Sinto uma dor ligeira, dentro do peito, já foi maior, mas continua a perdurar. Dor que nem tem explicação, motivo tem, mas eu pensava que com o tempo iria desaparecer.
Dá vontade de gritar, até que sai o monstro da dor de dentro de mim, mas sei que não é possível, isto acho que já não têm cura.
Parece que o meu interior não pára de chorar, e nem sabe a hora de parar, e chora porque eu guardo em mim desde sempre aquilo tudo que devia deitar cá para fora.
Tenho a sensação que estou no deserto, apesar de tudo o que tenho e que construí ao longo deste anos. Tenho a sensação de estar perto do nada, desde que me vi longe do causador das nossas dores interiores. Pode não parecer, mas todos estamos a sofrer desde o dia 2 de abril de 2018, os meus pais não são os mesmos, a Constança não tem mais aquele sorriso, a minha família não é tão unida como era, os amigos que tínhamos em comum apesar de não saberem a história verdadeira não são mais os mesmo, tudo mudou por causa de um ser humano.
Senti que os meus sonhos se desmorenaram naquele dia... Eles era o estereótipo de casal perfeito e era o meu exemplo para arranjar alguém e ser feliz para sempre, assim como eu pensava que eles iriam ser, acabaram com o meu sonho de ser feliz eternamente ao lado de alguém. Já não me acredito que o amor é para a vida, ele acabou com esse meu sonho.
Senti o pior sentimento alguma vez sentido pelo ser humano, senti a dor da perda.
Senti a minha vida vazia, o meu sorriso já não tinha graça.

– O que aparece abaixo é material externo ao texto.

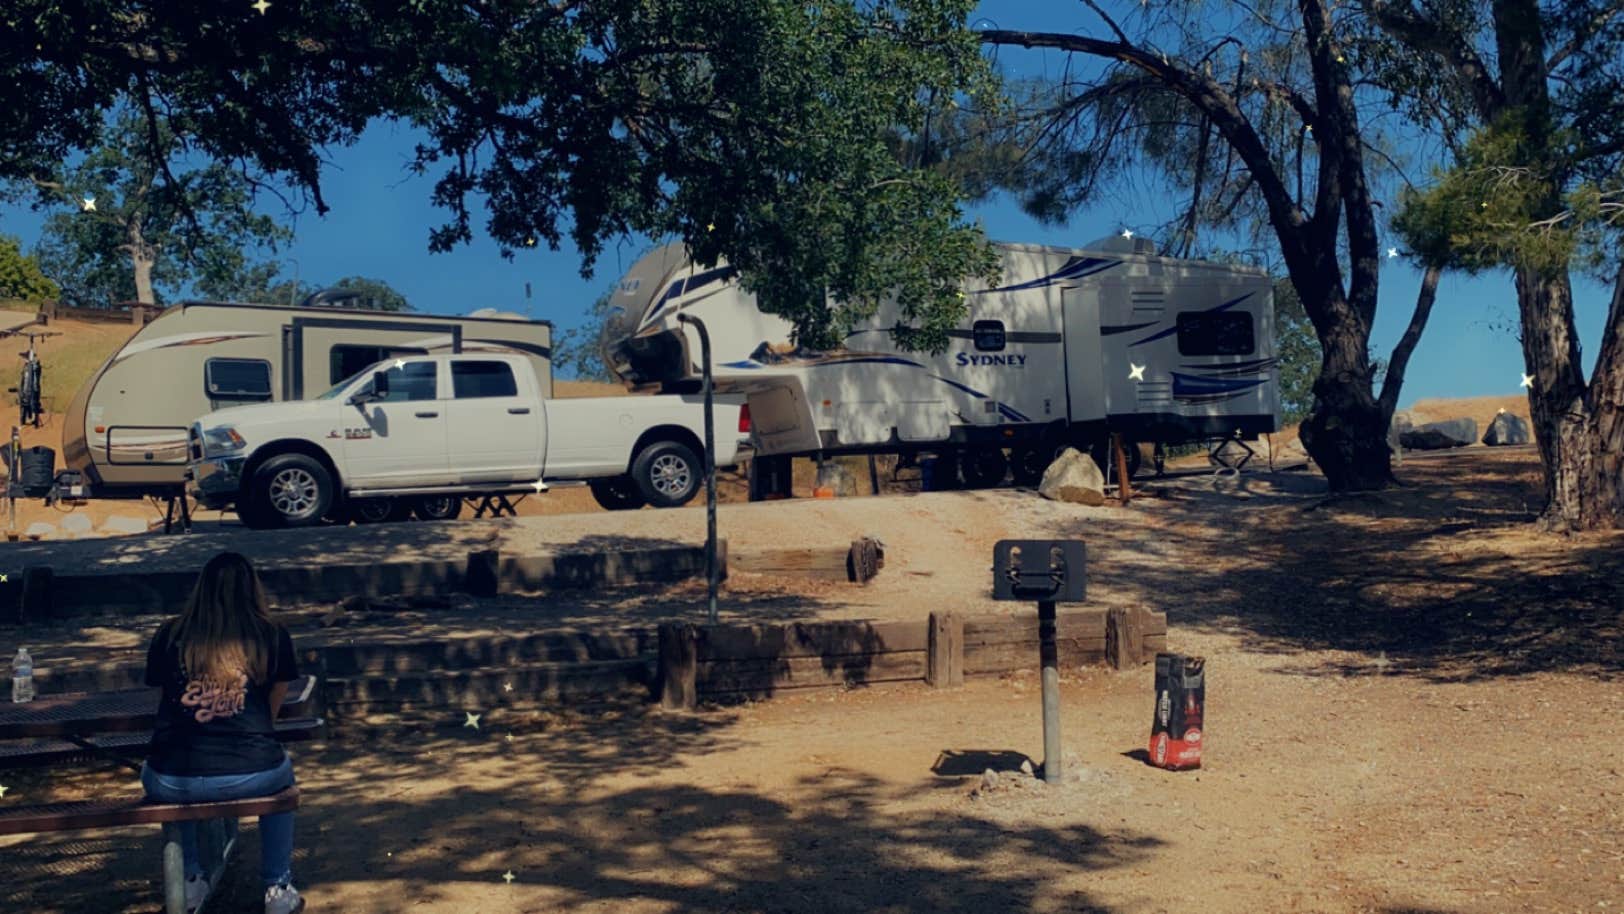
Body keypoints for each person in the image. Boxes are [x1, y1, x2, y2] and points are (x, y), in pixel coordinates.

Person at [140, 551, 305, 914]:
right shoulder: (272, 634)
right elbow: (275, 703)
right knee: (282, 774)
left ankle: (191, 879)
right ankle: (276, 885)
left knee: (167, 775)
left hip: (171, 778)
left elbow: (161, 698)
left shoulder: (170, 634)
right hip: (252, 773)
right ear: (252, 589)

"NÃO"- gritei sozinho naquela casa de banho e as lágrimas escorriam

Mesmo que tenha a ideia do sofrimento, não posso abrir a ferida passada porque sei que irá dor mais ao cicatrizar.
Sofrer assim não é justo... Não fiz nada para sofrer e no entanto estou a sofrer por não o ter, estou a sofrer de desgosto pelo que o meu irmão fez. Não há perdão possível, por muito mais que o continue a amar...

" Bom dia"- passei pela Constança no corredor que ia atarefado cheia de roupa num cesto

" Bom dia, Afonsinho"- a mulher sofredora sorriu para mim-" Está tudo bem?? Os teus olhos estão bastante vermelhos"- o seu olhar ficou preocupado

" Sim, apenas dormi mal"- detesto mentir-lhe mas não lhe ia contar que chorei durante o banho todo por ter saudades do meu irmão

A Constança ao longo deste anos tentou sempre demover-me para desculpar o meu irmão. Ela dizia que eu não me devia meter nesse assunto é que já eram águas passadas, mas eu não consigo olhar para a cara do meu irmão sem pensar no que aconteceu. Já estive várias vezes para lhe mandar um SMS para o fazer acordar para a vida. Foram várias as noites que ouvia a Constança a chorar no seu quarto durante a noite, foram várias as vezes que a vi com umas olheiras do tamanho do mundo por não ter dormido nada só de chorar toda a noite, mas acabei sempre por não lhe mandar nada, ele parecia não se importa. Mas agora que mandou aquela SMS para o Lourenço alguma esperança nasceu em mim, não uma espera que me venha a desculpa-lo, mas uma esperança que ele lute pelo filho.